Ginger Mick at Gallipoli: Review
Helen Thomson, The Age
This adaptdation of C.J. Dennis’s work succeeds as a lively period piece.
Petty Traffickers and director Stewart Morritt have had great success with their production of C.J. Dennis’s The Sentimental Bloke. The later verse’s tales of Ginger Mick, first published in 1916, put the original Bloke’s characteristic irreverent wit at the service of a strident nationalism that was in play during World War I.
Mick, the rabbiter and petty crim, was sent to war and there became a hero, discovering in the trenches the real measure of mateship in its capacity for risking lives to save a mate. The small ‘Edition for the Trenches’ of Mick were treasured, much-read possessions of the Australian troops in World War 1.
Morritt’s cast is impeccably appropriate here. Bruce Kerr, Craig Annis, Joe Clements and Brendan O’Connor give a hugely energetic, suitably comical rendition of Dennis’ verse.
Kerr acts as narrator, and the verse is broken up by dramatic interpolations from the characters.
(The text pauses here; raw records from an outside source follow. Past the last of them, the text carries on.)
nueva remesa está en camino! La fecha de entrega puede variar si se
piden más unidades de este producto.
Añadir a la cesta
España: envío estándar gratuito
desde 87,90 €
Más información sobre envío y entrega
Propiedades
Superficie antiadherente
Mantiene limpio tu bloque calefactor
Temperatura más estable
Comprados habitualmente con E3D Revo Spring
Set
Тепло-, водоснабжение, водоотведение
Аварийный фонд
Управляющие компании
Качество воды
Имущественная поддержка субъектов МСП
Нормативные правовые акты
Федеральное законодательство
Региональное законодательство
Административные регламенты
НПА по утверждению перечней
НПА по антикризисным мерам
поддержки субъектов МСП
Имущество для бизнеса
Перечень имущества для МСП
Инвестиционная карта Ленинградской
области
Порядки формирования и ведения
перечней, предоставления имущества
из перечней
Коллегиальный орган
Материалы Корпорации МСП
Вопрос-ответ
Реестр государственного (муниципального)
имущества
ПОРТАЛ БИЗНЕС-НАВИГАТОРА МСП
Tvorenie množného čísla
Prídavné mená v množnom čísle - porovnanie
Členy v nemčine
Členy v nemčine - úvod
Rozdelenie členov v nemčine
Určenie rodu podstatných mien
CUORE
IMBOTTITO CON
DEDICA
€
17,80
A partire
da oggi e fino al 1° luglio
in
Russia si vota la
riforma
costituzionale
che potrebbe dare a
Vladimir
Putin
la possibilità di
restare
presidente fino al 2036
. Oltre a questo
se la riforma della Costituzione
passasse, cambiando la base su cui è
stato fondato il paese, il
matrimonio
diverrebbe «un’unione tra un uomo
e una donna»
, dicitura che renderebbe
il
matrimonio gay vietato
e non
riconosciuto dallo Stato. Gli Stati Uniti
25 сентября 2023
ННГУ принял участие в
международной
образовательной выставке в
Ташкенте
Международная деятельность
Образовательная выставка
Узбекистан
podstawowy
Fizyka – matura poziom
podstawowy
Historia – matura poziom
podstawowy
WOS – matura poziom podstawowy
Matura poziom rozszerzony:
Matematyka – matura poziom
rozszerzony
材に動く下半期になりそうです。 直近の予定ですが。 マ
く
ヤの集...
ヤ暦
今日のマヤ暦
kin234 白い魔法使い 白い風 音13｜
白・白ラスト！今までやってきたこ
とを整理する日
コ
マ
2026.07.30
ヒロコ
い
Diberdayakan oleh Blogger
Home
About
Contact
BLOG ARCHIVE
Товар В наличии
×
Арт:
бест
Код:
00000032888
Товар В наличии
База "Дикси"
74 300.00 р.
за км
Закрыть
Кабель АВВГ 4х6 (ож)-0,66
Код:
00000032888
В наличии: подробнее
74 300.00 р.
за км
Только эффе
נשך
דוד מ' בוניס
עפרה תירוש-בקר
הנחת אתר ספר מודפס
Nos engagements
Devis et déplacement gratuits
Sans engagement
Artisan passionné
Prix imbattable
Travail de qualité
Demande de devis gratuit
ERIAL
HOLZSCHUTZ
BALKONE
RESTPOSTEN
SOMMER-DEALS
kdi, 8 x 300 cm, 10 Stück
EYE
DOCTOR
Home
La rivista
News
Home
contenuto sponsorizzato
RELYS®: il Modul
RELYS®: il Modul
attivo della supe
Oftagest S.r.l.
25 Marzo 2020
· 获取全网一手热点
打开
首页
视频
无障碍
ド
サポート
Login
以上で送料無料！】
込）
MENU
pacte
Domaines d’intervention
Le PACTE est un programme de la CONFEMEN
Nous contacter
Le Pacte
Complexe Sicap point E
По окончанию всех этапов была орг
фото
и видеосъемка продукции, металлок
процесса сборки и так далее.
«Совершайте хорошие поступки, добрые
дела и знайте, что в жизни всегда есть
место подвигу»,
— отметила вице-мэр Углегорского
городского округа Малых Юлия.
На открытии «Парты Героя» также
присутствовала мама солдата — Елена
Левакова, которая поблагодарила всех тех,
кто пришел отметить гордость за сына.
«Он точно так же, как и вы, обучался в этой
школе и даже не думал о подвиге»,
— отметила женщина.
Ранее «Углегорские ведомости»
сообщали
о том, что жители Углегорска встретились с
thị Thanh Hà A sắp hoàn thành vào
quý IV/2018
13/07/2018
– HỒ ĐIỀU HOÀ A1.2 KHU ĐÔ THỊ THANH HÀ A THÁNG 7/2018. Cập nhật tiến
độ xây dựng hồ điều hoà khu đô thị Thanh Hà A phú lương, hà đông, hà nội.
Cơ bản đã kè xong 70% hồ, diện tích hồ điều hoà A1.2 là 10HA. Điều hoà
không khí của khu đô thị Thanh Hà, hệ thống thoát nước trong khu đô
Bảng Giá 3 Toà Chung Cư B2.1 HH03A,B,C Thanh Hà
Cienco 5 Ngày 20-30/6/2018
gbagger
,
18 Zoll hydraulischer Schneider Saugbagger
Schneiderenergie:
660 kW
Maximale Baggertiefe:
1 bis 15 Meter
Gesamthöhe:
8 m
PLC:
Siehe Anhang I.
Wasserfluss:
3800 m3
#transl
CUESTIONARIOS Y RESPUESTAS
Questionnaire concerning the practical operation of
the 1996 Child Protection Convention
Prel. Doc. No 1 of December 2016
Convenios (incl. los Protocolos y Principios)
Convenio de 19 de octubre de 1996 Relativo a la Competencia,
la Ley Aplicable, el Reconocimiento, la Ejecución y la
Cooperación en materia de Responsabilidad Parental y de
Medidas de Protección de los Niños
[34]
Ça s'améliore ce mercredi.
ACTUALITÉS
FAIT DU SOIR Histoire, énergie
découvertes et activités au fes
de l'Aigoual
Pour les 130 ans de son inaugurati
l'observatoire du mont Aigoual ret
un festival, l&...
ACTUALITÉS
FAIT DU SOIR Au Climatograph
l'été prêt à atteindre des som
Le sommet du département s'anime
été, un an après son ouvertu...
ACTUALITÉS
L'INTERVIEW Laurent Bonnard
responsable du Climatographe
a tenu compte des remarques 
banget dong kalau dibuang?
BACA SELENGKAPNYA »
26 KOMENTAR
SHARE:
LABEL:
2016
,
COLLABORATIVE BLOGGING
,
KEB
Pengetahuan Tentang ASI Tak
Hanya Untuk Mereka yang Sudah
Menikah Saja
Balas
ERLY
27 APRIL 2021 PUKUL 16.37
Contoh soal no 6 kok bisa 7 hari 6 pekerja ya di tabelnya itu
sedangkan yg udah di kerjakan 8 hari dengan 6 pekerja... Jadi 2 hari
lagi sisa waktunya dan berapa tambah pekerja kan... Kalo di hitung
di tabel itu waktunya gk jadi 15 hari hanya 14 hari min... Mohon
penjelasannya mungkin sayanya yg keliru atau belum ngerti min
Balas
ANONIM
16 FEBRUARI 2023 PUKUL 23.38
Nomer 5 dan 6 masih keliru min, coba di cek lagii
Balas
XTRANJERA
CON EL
They also frequently break into songs such as It’s A Long Way to Tipperary, Wish Me Luck and Kiss Me Goodnight Sergeant Major, that in themselves tell much of the story of lonely men sent to alien places to fight a war they barely understood.
If anything, the energy and adrenaline levels are too high, exhilarating though they are at times… Jonathan Taylor’s choreography is remarkable, however, achieving miracles of suggestive physical narrative in a very small space.
The production gives the originally iconoclastic version of rough-hewn masculinity a physical dimension that has a powerful impact… Ginger Mick certainly succeeds as a lively period piece.